The maintenance man turned pale.

“Why wasn't the elevator turned off?” George asked him.

“It was. Ever since it started jamming this morning. In fact, I'd turned off the operation switch and was checking it out. Then it suddenly broke loose.” He inclined his head toward Nancy. “Your friend there wouldn't have survived if I hadn't been on top of things.”

Nancy shuddered. “How could the elevator break loose if you'd thrown the operation switch?”

“That's what I don't understand. Someone had to turn it back on,” he muttered. “But I'm the only one authorized to do it.”

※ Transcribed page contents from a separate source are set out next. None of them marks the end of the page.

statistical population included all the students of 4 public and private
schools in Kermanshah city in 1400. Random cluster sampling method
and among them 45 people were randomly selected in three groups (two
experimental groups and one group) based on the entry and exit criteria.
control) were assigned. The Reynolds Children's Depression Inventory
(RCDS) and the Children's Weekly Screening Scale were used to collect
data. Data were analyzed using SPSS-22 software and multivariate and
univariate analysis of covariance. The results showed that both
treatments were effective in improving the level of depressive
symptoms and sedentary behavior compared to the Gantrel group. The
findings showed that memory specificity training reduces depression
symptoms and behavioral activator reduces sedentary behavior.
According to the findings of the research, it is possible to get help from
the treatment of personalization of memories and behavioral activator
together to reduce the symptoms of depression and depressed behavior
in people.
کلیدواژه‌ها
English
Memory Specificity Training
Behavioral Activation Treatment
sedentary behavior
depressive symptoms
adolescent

“Something's up,” Nancy said. “And somebody thinks I'm getting too close. Let's get out of here.”

“Who was the man who stole the sign?” Bess asked as they walked away.

“I don't know. But it wasn't Paul Slesak or Jacques Bonet. Neither of them could have made it back here from the cooking school in time.”

“So who does that leave? DuPres?” George asked.

“No!” Nancy was adamant. “We saw Jacques take him home.”

“We saw Jacques drive him out of the parking lot,” Ned corrected her. “We don't know where he went after that.”

“It's all connected somehow,” Nancy muttered, her thoughts churning. She checked her watch. “I'm going back over to the school.”

“Tonight?” Bess and George chorused.

“What better time? Bonet's office is there. If he's got Slesak's recipes, it's a good bet he's keeping them there.”

“Then I'm coming with you,” Ned said.

“Okay. I think I'd better bring my camera too.”

“Bess and I will do our best to get into Bonet's room and search it,” George said.

“What?” Bess stared at her cousin in dismay.

“Maybe we can get ourselves invited over.” George ignored Bess's affronted look. “Flirting is your specialty, Bess. See if you can't wangle an invitation out of him.”